On a number of occasions, I’ve talked about using this blog as a vehicle for other people’s writing. And there is a great deal of thoughtful, challenging material out there. It feels like a useful idea, even if my audience is sparse. Inevitably, given my disposition, most will be political in intent. However, for starters, here’s a beautiful, unsettling and contradictory quote from the enigmatic Albert Camus.
In the meantime, I’ve set off writing up my notes from the talk on Authoritarianism. It’s become clear that the notes constitute only a beginning. Even as I scribble more questions and even answers come to light. These need to be scrutinised and incorporated. Who knows when and where it will end?
Every time a man (or I myself) gives way to vanity, every time he thinks and lives in order to show off, this is a betrayal. Every time, it has always been the great misfortune of wanting to show off which has lessened me in the presence of truth. We do not need to reveal ourselves to others, but only to those we love, for then we are no longer revealing ourselves in order to seem but in order to give. There is much more strength in a man who reveals himself only when it is necessary. I have suffered from being alone, but because I have been able to keep my secret I have overcome the suffering of loneliness. To go right to the end implies knowing how to keep one’s secret. And, today, there is no greater joy than to live alone and unknown. My deepest joy is to write. To accept the world and to accept pleasure—but only when I am stripped bare of everything. I should not be worthy to love the bare and empty beaches if I could not remain naked in the presence of myself…” ~Albert Camus (Book: Notebooks 1935-1942)
Thanks to Philo Thoughts at https://www.facebook.com/philo.thoughtspage
There’s a host of information and a fascinating biography on the Albert Camus Society website
2 thoughts on “Camus on vanity and the joy of living alone”
What happened to the ‘famous French actress’?
Linda – I was utterly ignorant but now realise what a remarkable person she was.

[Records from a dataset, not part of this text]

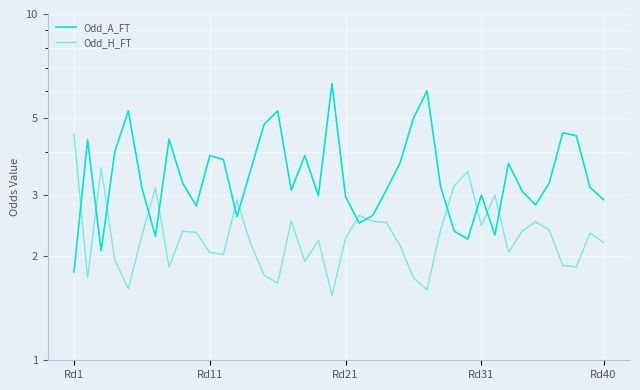

What is the maximum value shown in the chart?

6.3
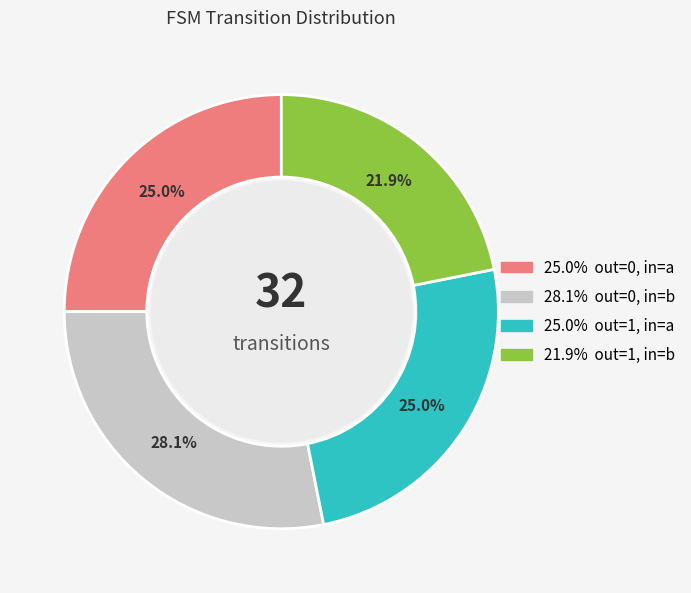

Does any single category account for the majority?

No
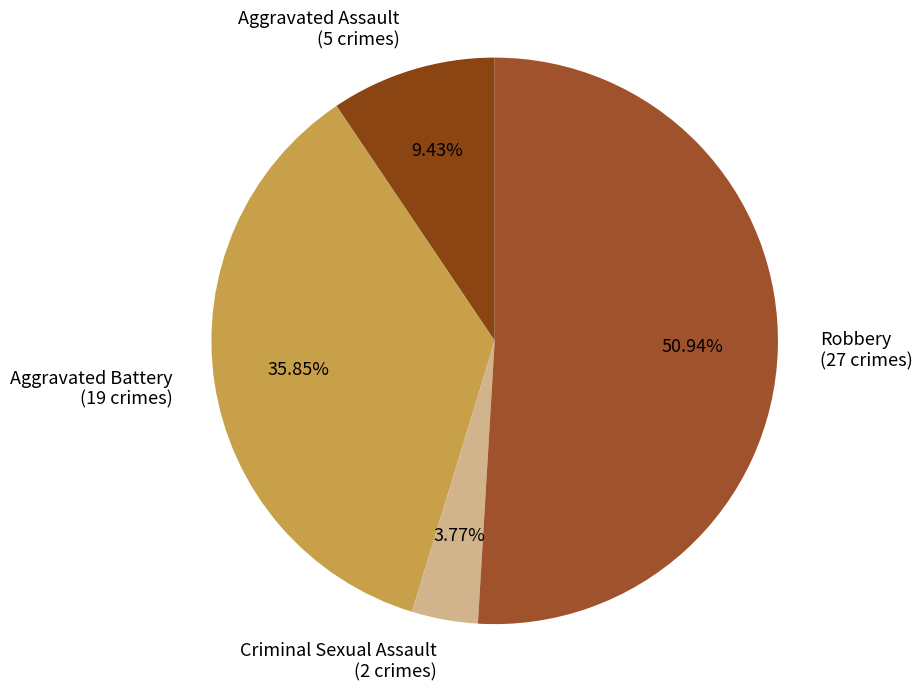

Do Robbery (27 crimes) and Criminal Sexual Assault (2 crimes) together represent more than half of the pie?

Yes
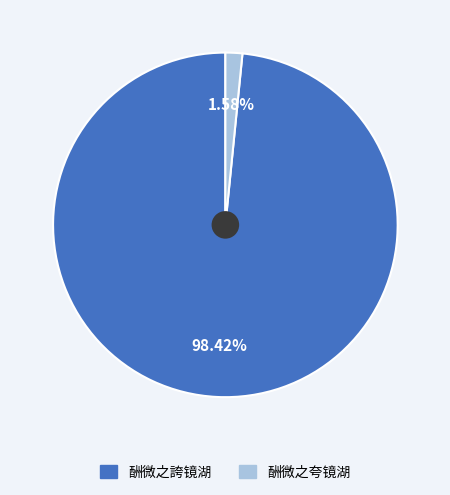

The 酬微之夸镜湖 slice represents 2% of the pie. True or false?

True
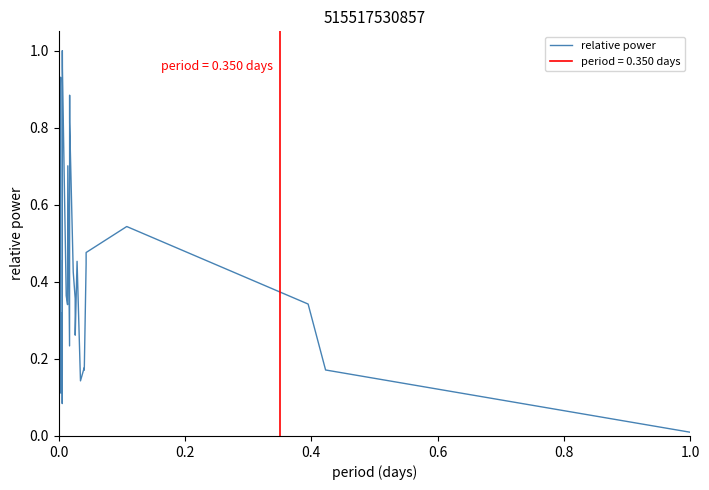

Does the chart display data point markers on the line(s)?

No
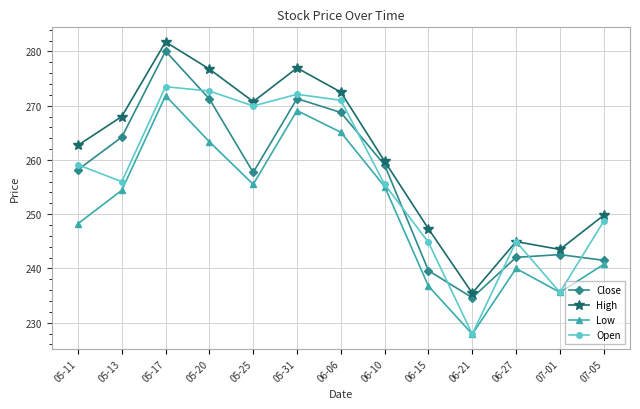

Rank the series at 06-15 from lowest to highest value.

Low, Close, Open, High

When Camus was killed in a car crash in January 1960, two days before the couple were due to meet for the first time in months, Casares was devastated.
“For me, he represented man in every sense, in his vitality, passion, imagination and commitment to individual thought and speech,” she said later. “When he was killed, I felt the loss like an unendurable absence, a painful absence that made an adult of me.”